WHAT YOU HAVE TO DO: Take the entries below and print, exactly, the stretch from the line containing "glioma stained for" through the line containing "high-resolution image shows", both included.

DATASET ENTRIES:
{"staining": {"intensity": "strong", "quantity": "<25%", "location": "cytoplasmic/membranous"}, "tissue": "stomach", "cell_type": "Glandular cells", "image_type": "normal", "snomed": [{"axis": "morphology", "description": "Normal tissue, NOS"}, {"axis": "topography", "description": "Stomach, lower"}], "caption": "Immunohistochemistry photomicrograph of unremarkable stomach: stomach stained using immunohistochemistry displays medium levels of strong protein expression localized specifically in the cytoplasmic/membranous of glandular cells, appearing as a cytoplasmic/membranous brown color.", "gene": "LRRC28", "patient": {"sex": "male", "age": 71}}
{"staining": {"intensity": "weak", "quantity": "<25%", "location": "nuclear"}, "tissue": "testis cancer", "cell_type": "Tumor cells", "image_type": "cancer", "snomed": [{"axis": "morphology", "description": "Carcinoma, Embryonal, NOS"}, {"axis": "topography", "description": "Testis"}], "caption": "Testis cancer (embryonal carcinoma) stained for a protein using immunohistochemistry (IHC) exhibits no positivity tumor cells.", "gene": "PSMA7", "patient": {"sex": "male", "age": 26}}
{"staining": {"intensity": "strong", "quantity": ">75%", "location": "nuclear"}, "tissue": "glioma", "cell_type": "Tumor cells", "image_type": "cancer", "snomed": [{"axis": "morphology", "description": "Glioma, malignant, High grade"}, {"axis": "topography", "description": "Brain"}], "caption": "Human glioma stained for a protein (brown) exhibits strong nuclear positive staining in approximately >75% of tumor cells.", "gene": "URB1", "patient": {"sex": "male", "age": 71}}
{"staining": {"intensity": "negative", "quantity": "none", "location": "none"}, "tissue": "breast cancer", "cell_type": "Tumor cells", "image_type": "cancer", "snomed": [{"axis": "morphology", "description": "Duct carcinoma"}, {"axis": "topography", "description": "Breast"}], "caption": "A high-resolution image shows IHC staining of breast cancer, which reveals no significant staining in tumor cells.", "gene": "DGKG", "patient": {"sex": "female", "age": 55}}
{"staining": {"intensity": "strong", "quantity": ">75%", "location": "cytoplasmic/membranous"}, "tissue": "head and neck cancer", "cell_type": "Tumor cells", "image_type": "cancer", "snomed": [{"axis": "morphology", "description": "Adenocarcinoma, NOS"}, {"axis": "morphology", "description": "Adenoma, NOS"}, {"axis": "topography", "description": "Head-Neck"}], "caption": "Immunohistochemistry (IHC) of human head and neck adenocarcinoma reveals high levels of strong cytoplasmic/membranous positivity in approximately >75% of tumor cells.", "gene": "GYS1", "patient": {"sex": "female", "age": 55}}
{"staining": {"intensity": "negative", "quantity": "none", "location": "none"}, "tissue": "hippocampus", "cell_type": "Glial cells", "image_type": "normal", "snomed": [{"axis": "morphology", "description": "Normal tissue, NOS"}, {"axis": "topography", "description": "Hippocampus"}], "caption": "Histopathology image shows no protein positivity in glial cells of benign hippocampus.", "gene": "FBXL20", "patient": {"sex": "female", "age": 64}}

SOLUTION TO THIS TASK:
{"staining": {"intensity": "strong", "quantity": ">75%", "location": "nuclear"}, "tissue": "glioma", "cell_type": "Tumor cells", "image_type": "cancer", "snomed": [{"axis": "morphology", "description": "Glioma, malignant, High grade"}, {"axis": "topography", "description": "Brain"}], "caption": "Human glioma stained for a protein (brown) exhibits strong nuclear positive staining in approximately >75% of tumor cells.", "gene": "URB1", "patient": {"sex": "male", "age": 71}}
{"staining": {"intensity": "negative", "quantity": "none", "location": "none"}, "tissue": "breast cancer", "cell_type": "Tumor cells", "image_type": "cancer", "snomed": [{"axis": "morphology", "description": "Duct carcinoma"}, {"axis": "topography", "description": "Breast"}], "caption": "A high-resolution image shows IHC staining of breast cancer, which reveals no significant staining in tumor cells.", "gene": "DGKG", "patient": {"sex": "female", "age": 55}}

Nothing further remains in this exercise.